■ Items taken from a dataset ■
▬▬▬

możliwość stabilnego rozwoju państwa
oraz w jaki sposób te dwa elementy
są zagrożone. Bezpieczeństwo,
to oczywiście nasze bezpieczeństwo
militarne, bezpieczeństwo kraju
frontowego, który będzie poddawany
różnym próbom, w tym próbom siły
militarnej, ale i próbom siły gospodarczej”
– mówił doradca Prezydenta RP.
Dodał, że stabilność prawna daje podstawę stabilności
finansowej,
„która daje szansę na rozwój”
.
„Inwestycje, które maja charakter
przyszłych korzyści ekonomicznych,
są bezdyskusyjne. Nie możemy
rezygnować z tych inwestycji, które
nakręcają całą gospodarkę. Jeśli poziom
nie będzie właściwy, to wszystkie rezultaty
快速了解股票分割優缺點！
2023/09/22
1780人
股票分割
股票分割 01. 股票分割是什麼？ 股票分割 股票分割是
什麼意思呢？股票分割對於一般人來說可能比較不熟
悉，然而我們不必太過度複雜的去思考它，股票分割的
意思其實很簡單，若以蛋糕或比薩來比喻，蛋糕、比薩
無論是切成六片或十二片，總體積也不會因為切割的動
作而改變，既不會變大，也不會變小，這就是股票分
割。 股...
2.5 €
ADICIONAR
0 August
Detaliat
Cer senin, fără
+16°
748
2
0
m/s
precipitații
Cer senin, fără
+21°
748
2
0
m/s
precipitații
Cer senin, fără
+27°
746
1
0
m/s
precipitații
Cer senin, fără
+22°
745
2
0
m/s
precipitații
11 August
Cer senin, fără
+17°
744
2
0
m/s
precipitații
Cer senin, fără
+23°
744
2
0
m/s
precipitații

▬▬▬

Put every line of the items above into one numbered list, leaving out any blank lines.

1. możliwość stabilnego rozwoju państwa
2. oraz w jaki sposób te dwa elementy
3. są zagrożone. Bezpieczeństwo,
4. to oczywiście nasze bezpieczeństwo
5. militarne, bezpieczeństwo kraju
6. frontowego, który będzie poddawany
7. różnym próbom, w tym próbom siły
8. militarnej, ale i próbom siły gospodarczej”
9. – mówił doradca Prezydenta RP.
10. Dodał, że stabilność prawna daje podstawę stabilności
11. finansowej,
12. „która daje szansę na rozwój”
13. .
14. „Inwestycje, które maja charakter
15. przyszłych korzyści ekonomicznych,
16. są bezdyskusyjne. Nie możemy
17. rezygnować z tych inwestycji, które
18. nakręcają całą gospodarkę. Jeśli poziom
19. nie będzie właściwy, to wszystkie rezultaty
20. 快速了解股票分割優缺點！
21. 2023/09/22
22. 1780人
23. 股票分割
24. 股票分割 01. 股票分割是什麼？ 股票分割 股票分割是
25. 什麼意思呢？股票分割對於一般人來說可能比較不熟
26. 悉，然而我們不必太過度複雜的去思考它，股票分割的
27. 意思其實很簡單，若以蛋糕或比薩來比喻，蛋糕、比薩
28. 無論是切成六片或十二片，總體積也不會因為切割的動
29. 作而改變，既不會變大，也不會變小，這就是股票分
30. 割。 股...
31. 2.5 €
32. ADICIONAR
33. 0 August
34. Detaliat
35. Cer senin, fără
36. +16°
37. 748
38. 2
39. 0
40. m/s
41. precipitații
42. Cer senin, fără
43. +21°
44. 748
45. 2
46. 0
47. m/s
48. precipitații
49. Cer senin, fără
50. +27°
51. 746
52. 1
53. 0
54. m/s
55. precipitații
56. Cer senin, fără
57. +22°
58. 745
59. 2
60. 0
61. m/s
62. precipitații
63. 11 August
64. Cer senin, fără
65. +17°
66. 744
67. 2
68. 0
69. m/s
70. precipitații
71. Cer senin, fără
72. +23°
73. 744
74. 2
75. 0
76. m/s
77. precipitații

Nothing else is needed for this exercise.